Morino Y, Yamasaki M, Tanase S, Nagashima F, Akasaka K, Imoto T, Miyazawa T
J Biol Chem. 1984 Mar 25;259(6):3877-82.
200 MHz proton nuclear magnetic resonance spectra were compared between the cytosolic (cAAT) and mitochondrial (mAAT) isoenzymes of aspartate aminotransferase (EC 2.6.1.1) from pig heart. The pattern of signal distribution in the whole spectral region differed considerably between the two isoenzymes, reflecting the difference in their amino acid sequences. A group of distinct signals were resolved at elevated temperatures (50 to 70 degrees C) in the low field region (9.0 to 7.5 ppm) of the spectra of both isoenzymes in the pyridoxal form. Most of these signals were also observable at 28 degrees C although some showed considerable line broadening. Among resonance lines in this spectral region, cAAT in the pyridoxal form showed four pH-titratable resonances with pKa of 9.54, 6.72, 5.69, and 4.87 at 28 degrees C. Variation in pK and line width of these signals indicated differences in the microenvironment of histidyl residues. On the other hand, mAAT showed six pH-titratable resonances with pKa of 6.73 (peak 2), 6.77 (peak 3), 6.07 (peak 4), 4.71 (peak 5), 4.54 (peak 6), and 4.33 (peak 7). Peaks 2, 3, and 4 were narrow and others were considerably broad. Thus, only part of the histidyl residues present in each isoenzyme (8 and 10 His/monomeric unit of cAAT and mAAT, respectively) appeared on the spectra as pH-titratable resonances. With both isoenzymes, chemical shift and pKa values of these signals obtained for the pyridoxal form were indistinguishable from those for the pyridoxamine form and the borohydride-reduced form. None of the observable signals were affected upon the interaction of cAAT with glutarate. By contrast, peaks 2 and 4 in mAAT showed subtle but distinct chemical shift changes upon complex formation with succinate, suggesting that these two resonances are due to histidyl residues located at the part of the enzyme molecule which undergoes a conformational change upon the interaction with the dicarboxylate.

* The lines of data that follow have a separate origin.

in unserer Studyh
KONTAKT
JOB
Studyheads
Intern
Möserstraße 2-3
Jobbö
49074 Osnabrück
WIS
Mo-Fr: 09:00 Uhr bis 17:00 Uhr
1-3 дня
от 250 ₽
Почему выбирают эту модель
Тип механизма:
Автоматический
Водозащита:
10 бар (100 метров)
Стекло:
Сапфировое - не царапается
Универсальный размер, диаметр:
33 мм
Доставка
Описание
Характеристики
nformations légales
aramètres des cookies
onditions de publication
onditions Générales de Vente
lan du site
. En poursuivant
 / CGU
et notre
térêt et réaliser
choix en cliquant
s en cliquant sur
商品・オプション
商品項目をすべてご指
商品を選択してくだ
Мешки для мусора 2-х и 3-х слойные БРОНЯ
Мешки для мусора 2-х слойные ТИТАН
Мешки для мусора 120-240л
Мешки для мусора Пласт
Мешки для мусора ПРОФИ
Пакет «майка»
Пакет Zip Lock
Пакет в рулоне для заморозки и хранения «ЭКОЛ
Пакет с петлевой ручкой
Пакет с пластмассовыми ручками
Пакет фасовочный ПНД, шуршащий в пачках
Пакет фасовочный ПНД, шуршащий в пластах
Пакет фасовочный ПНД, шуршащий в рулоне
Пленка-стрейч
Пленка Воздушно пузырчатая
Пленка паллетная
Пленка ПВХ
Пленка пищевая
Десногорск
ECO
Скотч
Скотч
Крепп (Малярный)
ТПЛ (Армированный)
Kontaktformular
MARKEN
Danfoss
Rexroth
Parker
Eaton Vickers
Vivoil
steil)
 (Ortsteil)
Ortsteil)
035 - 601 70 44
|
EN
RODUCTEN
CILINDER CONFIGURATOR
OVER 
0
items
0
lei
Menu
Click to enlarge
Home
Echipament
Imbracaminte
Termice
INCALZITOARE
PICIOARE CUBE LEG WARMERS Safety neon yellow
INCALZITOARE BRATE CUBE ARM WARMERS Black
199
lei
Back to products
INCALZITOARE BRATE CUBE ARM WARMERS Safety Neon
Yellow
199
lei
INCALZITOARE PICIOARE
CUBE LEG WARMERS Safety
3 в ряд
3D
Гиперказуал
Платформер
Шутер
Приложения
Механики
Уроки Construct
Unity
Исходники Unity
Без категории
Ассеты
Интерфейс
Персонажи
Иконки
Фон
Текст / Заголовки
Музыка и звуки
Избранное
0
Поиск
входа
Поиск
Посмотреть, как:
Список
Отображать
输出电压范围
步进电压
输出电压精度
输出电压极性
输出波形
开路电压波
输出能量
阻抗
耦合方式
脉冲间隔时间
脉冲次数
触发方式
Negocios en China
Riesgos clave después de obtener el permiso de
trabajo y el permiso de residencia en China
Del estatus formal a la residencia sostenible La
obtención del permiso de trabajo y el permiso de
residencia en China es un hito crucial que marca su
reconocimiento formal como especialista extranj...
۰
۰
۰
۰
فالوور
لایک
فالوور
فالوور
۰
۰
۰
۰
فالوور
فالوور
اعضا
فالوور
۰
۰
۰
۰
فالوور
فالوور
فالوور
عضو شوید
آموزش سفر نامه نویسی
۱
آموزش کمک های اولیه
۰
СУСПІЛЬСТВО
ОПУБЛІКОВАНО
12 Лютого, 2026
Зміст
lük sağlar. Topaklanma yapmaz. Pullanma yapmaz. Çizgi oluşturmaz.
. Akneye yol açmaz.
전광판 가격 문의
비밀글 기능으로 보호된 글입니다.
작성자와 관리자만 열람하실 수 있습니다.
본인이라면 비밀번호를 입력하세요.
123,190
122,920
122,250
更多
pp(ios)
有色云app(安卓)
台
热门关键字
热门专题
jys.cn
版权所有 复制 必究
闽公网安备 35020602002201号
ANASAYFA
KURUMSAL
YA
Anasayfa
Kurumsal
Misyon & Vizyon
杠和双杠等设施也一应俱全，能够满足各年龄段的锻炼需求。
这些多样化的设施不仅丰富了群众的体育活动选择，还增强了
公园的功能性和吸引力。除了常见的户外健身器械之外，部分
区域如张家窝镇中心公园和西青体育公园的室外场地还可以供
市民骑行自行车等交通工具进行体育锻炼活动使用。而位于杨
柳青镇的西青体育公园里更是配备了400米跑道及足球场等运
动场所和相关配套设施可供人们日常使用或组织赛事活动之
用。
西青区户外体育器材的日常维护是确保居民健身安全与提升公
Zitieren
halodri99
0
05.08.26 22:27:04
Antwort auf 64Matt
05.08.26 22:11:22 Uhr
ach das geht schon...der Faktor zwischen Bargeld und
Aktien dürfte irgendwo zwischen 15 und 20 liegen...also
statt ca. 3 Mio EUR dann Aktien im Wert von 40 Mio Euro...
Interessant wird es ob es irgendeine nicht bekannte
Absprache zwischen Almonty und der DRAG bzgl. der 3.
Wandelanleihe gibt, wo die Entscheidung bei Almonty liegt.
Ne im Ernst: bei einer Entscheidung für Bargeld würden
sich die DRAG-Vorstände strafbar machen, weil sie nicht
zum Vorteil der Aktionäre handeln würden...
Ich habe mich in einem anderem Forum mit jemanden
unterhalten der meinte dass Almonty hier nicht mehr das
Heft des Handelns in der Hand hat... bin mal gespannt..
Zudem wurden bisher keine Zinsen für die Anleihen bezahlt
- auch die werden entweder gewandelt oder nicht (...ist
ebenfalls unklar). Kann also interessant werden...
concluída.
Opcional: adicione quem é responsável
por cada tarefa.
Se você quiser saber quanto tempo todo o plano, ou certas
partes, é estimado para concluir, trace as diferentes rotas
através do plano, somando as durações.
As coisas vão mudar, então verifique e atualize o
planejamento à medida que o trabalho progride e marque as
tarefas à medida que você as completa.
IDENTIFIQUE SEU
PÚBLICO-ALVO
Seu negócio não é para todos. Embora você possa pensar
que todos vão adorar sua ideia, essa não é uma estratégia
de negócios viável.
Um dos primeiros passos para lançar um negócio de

对猪心脏天冬氨酸氨基转移酶(EC 2.6.1.1)的胞质同工酶(cAAT)和线粒体同工酶(mAAT)的200兆赫质子核磁共振谱进行了比较。在整个光谱区域中,两种同工酶的信号分布模式有很大差异,这反映了它们氨基酸序列的不同。在吡哆醛形式的两种同工酶光谱的低场区域(9.0至7.5 ppm),在升高的温度(50至70摄氏度)下分辨出一组不同的信号。尽管有些信号显示出明显的谱线展宽,但在28摄氏度时也能观察到这些信号中的大多数。在该光谱区域的共振线中,吡哆醛形式的cAAT在28摄氏度时显示出四个可进行pH滴定的共振峰,其pKa分别为9.54、6.72、5.69和4.87。这些信号的pK和线宽的变化表明组氨酸残基微环境的差异。另一方面,mAAT显示出六个可进行pH滴定的共振峰,其pKa分别为6.73(峰2)、6.77(峰3)、6.07(峰4)、4.71(峰5)、4.54(峰6)和4.33(峰7)。峰2、3和4很窄,其他峰则明显较宽。因此,每种同工酶中存在的组氨酸残基(cAAT和mAAT分别为每个单体单元8个和10个His)中只有一部分在光谱上表现为可进行pH滴定的共振峰。对于两种同工酶,吡哆醛形式获得的这些信号的化学位移和pKa值与吡哆胺形式和硼氢化物还原形式的化学位移和pKa值没有区别。cAAT与戊二酸相互作用时,没有一个可观察到的信号受到影响。相比之下,mAAT中的峰2和4在与琥珀酸形成复合物时显示出细微但明显的化学位移变化,这表明这两个共振峰是由于位于酶分子中与二羧酸相互作用时发生构象变化的部分的组氨酸残基引起的。